§ **SELECTED PASSAGE**:
The sad truths behind internalized misogyny


Throughout my entire seventeen year-long existence on this planet, I have been told I’m controlling or bossy. Bossy—I’ve yet to hear that word used to delineate a male. 

“I think I’m decisive, and I like to get things done quickly. So if that comes across as intimidation, I’m sorry to hear it. But it’s more in the interest of getting things done,” said Editor-in-Chief of Vogue Magazine Anna Winotour.

Women tend to feel guilty for employing behaviors men are praised to present. But it’s not just the men making them feel guilty; it’s also other women. Let me repeat that. It’s women too.

“You could not subordinate half the human race unless some of that was internalized,” said Gloria Steinem, a nationally recognized leader of the American feminist movement.

This all ties back to the idea of cognitive dissonance: a psychological phenomenon wherein your behavior is inconsistent with your beliefs. For example, as a woman, I’ve grown up hearing “girl power,” or “women support other women,” yet I continue to see women being put down in the classroom or workplace. We end up justifying the hypocrisy by senselessly explaining it away saying, “she’s underqualified,” or “she’s just not very smart.”

§ **EXTRACTED MATERIAL**:
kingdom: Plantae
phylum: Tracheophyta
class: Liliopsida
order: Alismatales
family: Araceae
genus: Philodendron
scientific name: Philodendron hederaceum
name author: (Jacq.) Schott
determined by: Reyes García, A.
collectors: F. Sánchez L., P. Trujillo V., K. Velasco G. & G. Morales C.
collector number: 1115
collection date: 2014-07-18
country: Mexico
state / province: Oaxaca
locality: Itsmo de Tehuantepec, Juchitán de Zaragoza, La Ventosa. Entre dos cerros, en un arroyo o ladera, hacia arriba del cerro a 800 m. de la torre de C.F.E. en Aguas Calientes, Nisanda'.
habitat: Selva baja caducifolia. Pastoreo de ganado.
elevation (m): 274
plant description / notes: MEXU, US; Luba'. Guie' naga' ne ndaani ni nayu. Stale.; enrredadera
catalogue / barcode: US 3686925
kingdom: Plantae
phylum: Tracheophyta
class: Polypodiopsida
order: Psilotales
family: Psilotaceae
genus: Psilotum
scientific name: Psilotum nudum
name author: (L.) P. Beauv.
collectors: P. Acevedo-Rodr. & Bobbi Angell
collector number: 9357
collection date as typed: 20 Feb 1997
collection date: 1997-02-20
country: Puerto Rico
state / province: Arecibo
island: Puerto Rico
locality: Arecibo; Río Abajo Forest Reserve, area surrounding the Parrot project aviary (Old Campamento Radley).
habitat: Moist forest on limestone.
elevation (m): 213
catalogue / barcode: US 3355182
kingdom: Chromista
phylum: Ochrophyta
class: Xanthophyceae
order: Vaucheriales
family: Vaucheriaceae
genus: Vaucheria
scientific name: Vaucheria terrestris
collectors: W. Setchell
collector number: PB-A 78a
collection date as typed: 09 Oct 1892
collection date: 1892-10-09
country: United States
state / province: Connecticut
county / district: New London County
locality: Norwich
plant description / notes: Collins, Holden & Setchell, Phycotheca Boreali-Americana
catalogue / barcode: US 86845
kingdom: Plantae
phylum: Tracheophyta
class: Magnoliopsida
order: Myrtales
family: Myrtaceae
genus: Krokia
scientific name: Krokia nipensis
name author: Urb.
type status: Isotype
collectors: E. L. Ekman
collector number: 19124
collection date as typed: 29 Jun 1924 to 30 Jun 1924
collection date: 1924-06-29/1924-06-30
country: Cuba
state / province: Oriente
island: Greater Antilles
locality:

§ **INSTRUCTIONS TO FOLLOW**:
Proceed with the essay on internalized misogyny, writing on from its final sentence. The entries are not required for this work.

§ **ANSWER TO THIS PROBLEM**:
That, simply put, is internalized misogyny.

Cognitive dissonance occurs when women lie to themselves, telling themselves they are being treated fairly in the workplace based on what the current discrimination norms are. Instead of publicly recognizing unfair behavior, they tell or convince themselves that they are doing well compared to how other women are being treated or have been treated in the industry. We hold onto the gains women have made towards gender inequality rather than addressing the current bias.

These two examples of cognitive dissonance may help to explain why—despite the fact that more women exist in the workplace now than ever before—gender inequality is increasingly worse for younger workers. Women are treating other women inadequately.

“New research states that 42% of females between 18-24 believe they’ve faced barriers in the workplace because of their sex, as compared to 34% of Gen Xers and 26% of Boomers” (Henderson, n.d.).

Gender inequality in the workplace is getting worse, not better, and women are not engaging in cognitive dissonance anymore. 

With my own personal experience, I can vouch for this. A few months ago, I found myself arguing with some boys during a group project. One guy in my class aggressively shouted whatever he thought was important across the room, and I kid you not, people looked over at him almost in a sense of awe. I spoke up in respectful disagreement, provoking the boy seated to my right to tell me, “There’s no need to get so emotional; you’re such a girl.”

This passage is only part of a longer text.